◆ AIM OF THE TASK
Summarize the court opinion below in two sentences.

◆ STUDY TEXT
========

Court Opinion

ID: 2740894
Source: CourtListenerOpinion
Date Created: 2014-10-08 20:01:15.446209+00
Date Added: 2024-06-11T10:04:14.126035
License: Public Domain

FILED
                            NOT FOR PUBLICATION                             OCT 08 2014

                                                                        MOLLY C. DWYER, CLERK
                    UNITED STATES COURT OF APPEALS                        U.S. COURT OF APPEALS

                            FOR THE NINTH CIRCUIT

CESAR MUNOZ-RUVALCABA, AKA                       No. 12-70422
Cesar Munoz-Rubalcava,
                                                 Agency No. A098-033-938
              Petitioner,

  v.                                             MEMORANDUM*

ERIC H. HOLDER, Jr., Attorney General,

              Respondent.

                     On Petition for Review of an Order of the
                         Board of Immigration Appeals

                     Argued and Submitted October 6, 2014**
                               Phoenix, Arizona

Before: D.W. NELSON, SILVERMAN, and M. SMITH, Circuit Judges.

       Cesar Munoz-Ruvalcaba, a native and citizen of Mexico, petitions for review

of a final order of removal. The Board of Immigration Appeals held that petitioner

was ineligible for cancellation of removal because his conviction for solicitation to

take the identity of another in violation of Arizona Revised Statute § 1002(A) and

        *
             This disposition is not appropriate for publication and is not precedent
except as provided by 9th Cir. R. 36-3.

========

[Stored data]
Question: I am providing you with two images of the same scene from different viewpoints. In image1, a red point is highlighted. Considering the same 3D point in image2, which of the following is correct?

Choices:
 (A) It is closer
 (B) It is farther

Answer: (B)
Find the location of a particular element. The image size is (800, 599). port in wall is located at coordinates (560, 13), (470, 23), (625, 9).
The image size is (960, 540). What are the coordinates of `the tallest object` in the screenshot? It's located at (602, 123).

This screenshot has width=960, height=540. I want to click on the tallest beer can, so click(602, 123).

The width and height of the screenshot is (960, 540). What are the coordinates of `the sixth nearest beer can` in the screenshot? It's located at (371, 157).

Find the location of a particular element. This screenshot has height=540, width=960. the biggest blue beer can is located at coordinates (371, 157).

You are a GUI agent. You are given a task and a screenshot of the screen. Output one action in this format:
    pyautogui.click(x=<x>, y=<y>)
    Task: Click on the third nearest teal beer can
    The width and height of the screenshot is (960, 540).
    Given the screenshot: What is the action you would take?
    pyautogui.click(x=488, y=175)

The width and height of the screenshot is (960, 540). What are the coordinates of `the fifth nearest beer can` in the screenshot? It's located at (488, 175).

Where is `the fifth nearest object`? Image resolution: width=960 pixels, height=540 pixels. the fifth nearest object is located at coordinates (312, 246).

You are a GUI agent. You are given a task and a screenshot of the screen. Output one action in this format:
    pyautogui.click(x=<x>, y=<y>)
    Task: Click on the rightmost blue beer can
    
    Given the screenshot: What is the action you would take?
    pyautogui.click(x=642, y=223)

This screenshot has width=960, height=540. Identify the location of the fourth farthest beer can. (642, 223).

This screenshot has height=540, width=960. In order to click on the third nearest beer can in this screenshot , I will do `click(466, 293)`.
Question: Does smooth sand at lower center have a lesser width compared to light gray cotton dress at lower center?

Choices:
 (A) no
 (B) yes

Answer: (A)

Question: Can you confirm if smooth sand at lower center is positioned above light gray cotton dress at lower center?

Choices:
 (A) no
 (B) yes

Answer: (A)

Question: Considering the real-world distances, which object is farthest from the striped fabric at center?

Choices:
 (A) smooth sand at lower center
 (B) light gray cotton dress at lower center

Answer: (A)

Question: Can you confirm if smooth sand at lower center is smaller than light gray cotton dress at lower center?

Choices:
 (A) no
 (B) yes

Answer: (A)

========

◆ RESPONSE BOX
Cesar Munoz-Ruvalcaba, a native and citizen of Mexico, petitions the United States Court of Appeals for the Ninth Circuit to review a final order of removal from the Board of Immigration Appeals. The case was argued and submitted on October 6, 2014, in Phoenix, Arizona, before Circuit Judges D.W. Nelson, Silverman, and M. Smith, and the memorandum disposition is marked not for publication.